------ MATERIALS PROVIDED

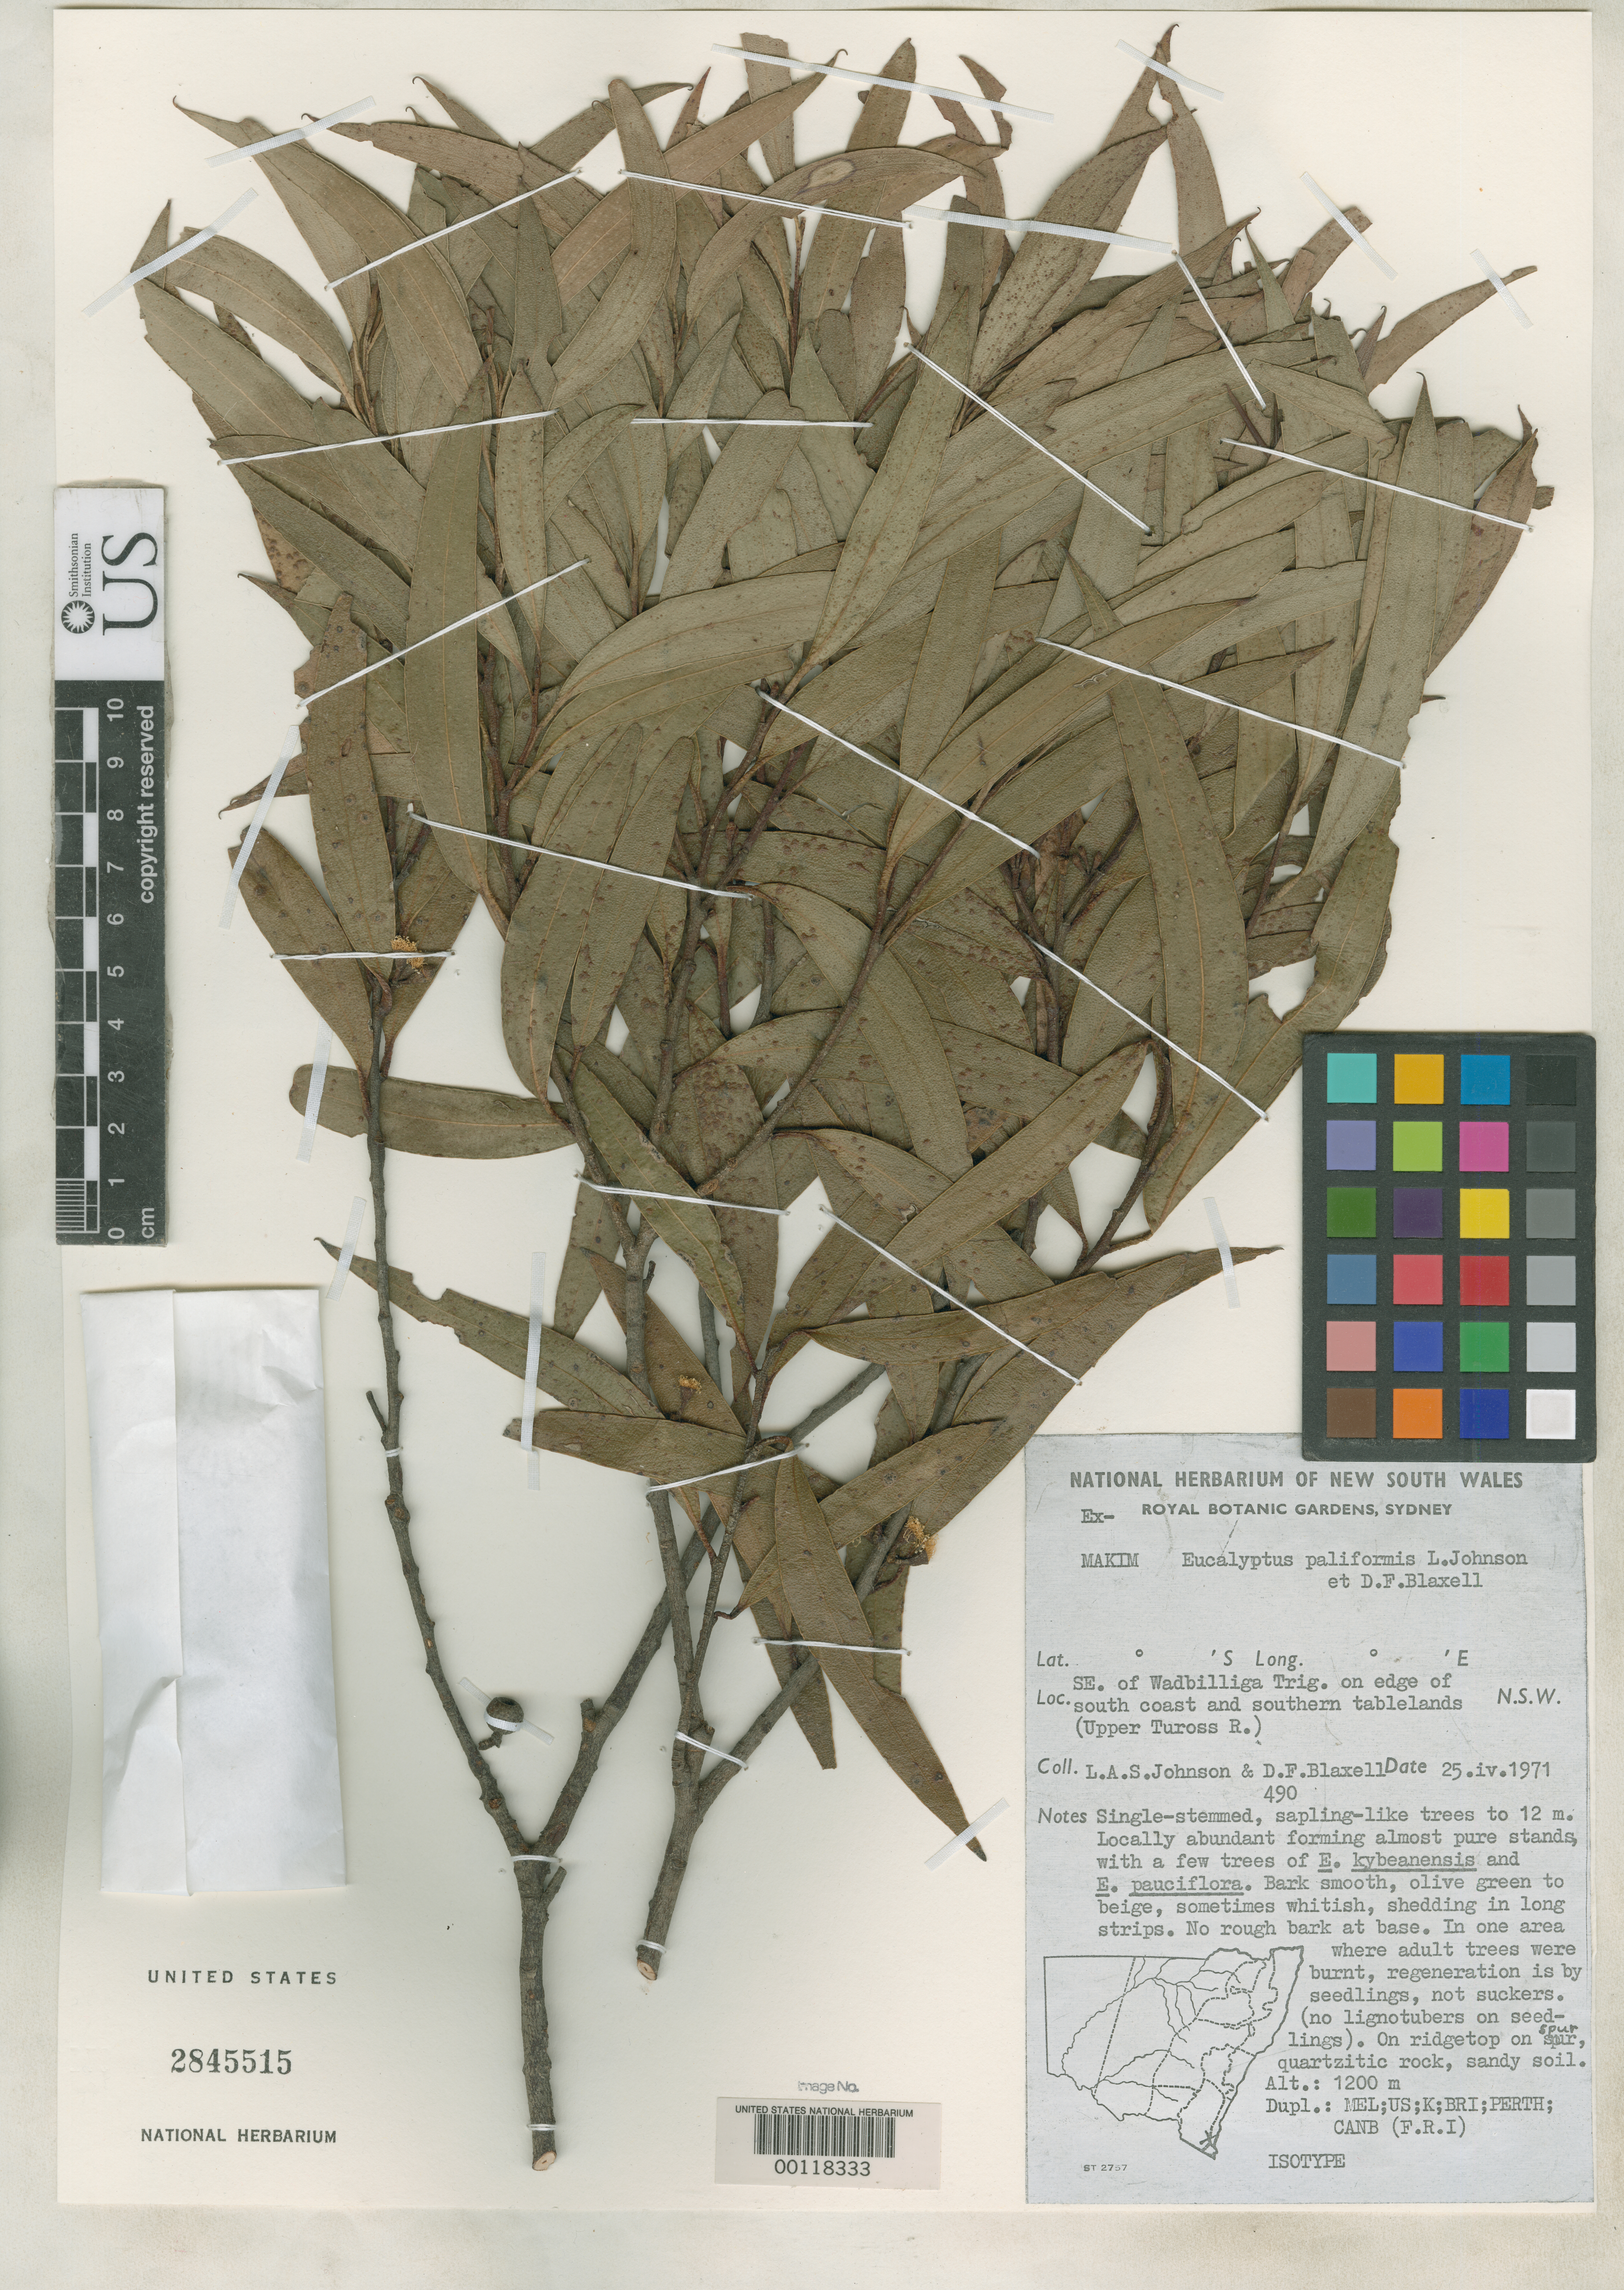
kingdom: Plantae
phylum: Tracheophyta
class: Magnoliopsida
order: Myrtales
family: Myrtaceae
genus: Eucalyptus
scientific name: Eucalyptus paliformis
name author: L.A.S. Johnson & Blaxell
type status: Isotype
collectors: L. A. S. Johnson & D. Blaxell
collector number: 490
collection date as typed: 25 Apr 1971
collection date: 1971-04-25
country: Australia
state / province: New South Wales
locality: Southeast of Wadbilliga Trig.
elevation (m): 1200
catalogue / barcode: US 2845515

------------

Can you format the material between the line holding "state / province: New South Wales" and the end of the material, inclusive, as a two-column CSV headed "field" and "value"? Give one row per line, with each entry in its own quoted field and any line breaks turned into spaces.

# SOLUTION TO THE PROBLEM:
field,value
"state / province:","New South Wales"
"locality:","Southeast of Wadbilliga Trig."
"elevation (m):","1200"
"catalogue / barcode:","US 2845515"